Вот пара картин из «Мертвых душ».
В центре одной — въезд коллежской секретарши Коробочки в город N. Но об этом мы узнаем в конце эпизода — собственно, момент «въезда» — последний аккорд. Что сразу же поражает? Естественно, «экипаж-арбуз». Распухший, вот-вот лопнет, он набивается всякой всячиной: подушками, мешками, калачами, кокурками и скородумками, пирогами и прочим, раздаваясь во все стороны и не теряя своей баснословной вместимости. Есть здесь даже «малый в пеструшке», оказавшийся мертвецки пьяным, есть и замечательный былинный будочник, «казнивший на себе зверя». Потом этого будочника мы встречаем повсюду, он вновь является как призрак, мелькает и экипаж-арбуз — самое настоящее чрево на колесах. Есть здесь и «церковь Николы на Недотычках», — все находит место, не говоря уже о «девке с платком на голове» (черт знает что такое — этот «платок на голове», да еще «телогрейка»!). А «тюрюки и байбаки» из другого эпизода, когда городок N, пустынный, вечно спящий после сытного обеда, вдруг в одно мгновение оказывается перенаселенным: словно из-под земли и разом появляются старожители, о существовании которых никто не догадывался.

## [ЗАДАНИЕ A]
Кто въезжает в город N в эпизоде, о котором говорится в отрывке о «Мертвых душах»?
## [ЗАДАНИЕ B]
Продолжите отрывок о «Мертвых душах» после его последнего предложения.

## [Извлечённые записи]
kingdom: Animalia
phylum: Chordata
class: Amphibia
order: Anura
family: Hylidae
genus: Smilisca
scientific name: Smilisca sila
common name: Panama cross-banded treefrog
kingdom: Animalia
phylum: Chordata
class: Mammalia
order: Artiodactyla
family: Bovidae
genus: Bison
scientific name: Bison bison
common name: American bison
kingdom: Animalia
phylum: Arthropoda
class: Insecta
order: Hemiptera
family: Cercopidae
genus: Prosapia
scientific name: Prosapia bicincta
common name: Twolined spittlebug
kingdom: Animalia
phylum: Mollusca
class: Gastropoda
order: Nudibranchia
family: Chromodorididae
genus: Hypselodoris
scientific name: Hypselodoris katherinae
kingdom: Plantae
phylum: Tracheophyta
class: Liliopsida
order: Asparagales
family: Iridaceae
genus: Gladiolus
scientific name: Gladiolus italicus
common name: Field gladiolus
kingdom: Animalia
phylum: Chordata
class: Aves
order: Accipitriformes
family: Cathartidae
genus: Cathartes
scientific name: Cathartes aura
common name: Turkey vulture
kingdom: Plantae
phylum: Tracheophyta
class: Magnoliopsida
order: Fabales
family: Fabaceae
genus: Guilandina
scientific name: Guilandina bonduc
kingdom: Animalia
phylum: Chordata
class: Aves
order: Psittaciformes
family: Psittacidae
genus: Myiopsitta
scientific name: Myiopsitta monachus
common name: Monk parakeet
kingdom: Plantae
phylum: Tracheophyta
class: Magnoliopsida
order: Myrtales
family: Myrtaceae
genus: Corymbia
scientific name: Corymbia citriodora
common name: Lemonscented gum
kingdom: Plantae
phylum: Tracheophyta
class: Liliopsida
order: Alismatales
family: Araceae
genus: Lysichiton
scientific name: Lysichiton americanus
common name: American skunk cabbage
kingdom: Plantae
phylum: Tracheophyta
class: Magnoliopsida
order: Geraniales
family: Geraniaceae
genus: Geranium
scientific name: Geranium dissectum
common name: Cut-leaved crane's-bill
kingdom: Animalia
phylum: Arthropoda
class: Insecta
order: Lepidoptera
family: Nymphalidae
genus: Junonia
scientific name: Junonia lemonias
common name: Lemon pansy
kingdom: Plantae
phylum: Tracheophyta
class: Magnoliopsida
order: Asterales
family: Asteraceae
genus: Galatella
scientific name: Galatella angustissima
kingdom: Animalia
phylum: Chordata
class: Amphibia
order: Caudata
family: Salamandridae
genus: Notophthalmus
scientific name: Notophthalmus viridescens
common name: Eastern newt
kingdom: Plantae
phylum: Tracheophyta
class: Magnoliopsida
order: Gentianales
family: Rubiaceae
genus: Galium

## [ОТВЕТ A]
В город N въезжает коллежская секретарша Коробочка.

## [ОТВЕТ B]
«Как вихорь взметнулся дотоле, казалось, дремавший город! Вылезли из нор все тюрюки и байбаки, которые позалеживались в халатах по нескольку лет дома, сваливая вину то на сапожника, сшившего узкие сапоги, то на портного, то на пьяницу кучера. ‹…› Все те, которых нельзя было выманить из дому даже зазывом на расхлебку пятисотрублевой ухи, с двухаршинными стерлядями и всякими тающими во рту кулебяками; словом, оказалось, что город и люден, и велик, и населен как следует. Показался какой-то Сысой Пафнутьевич и Макдональд Карлович, о которых было не слышно никогда; в гостиных заторчал какой-то длинный с простреленной рукой такого высокого роста, какого даже не видано было. На улицах показались крытые дрожки, неведомые линейки, дребезжалки, колесосвистки — и заварилась каша»[10].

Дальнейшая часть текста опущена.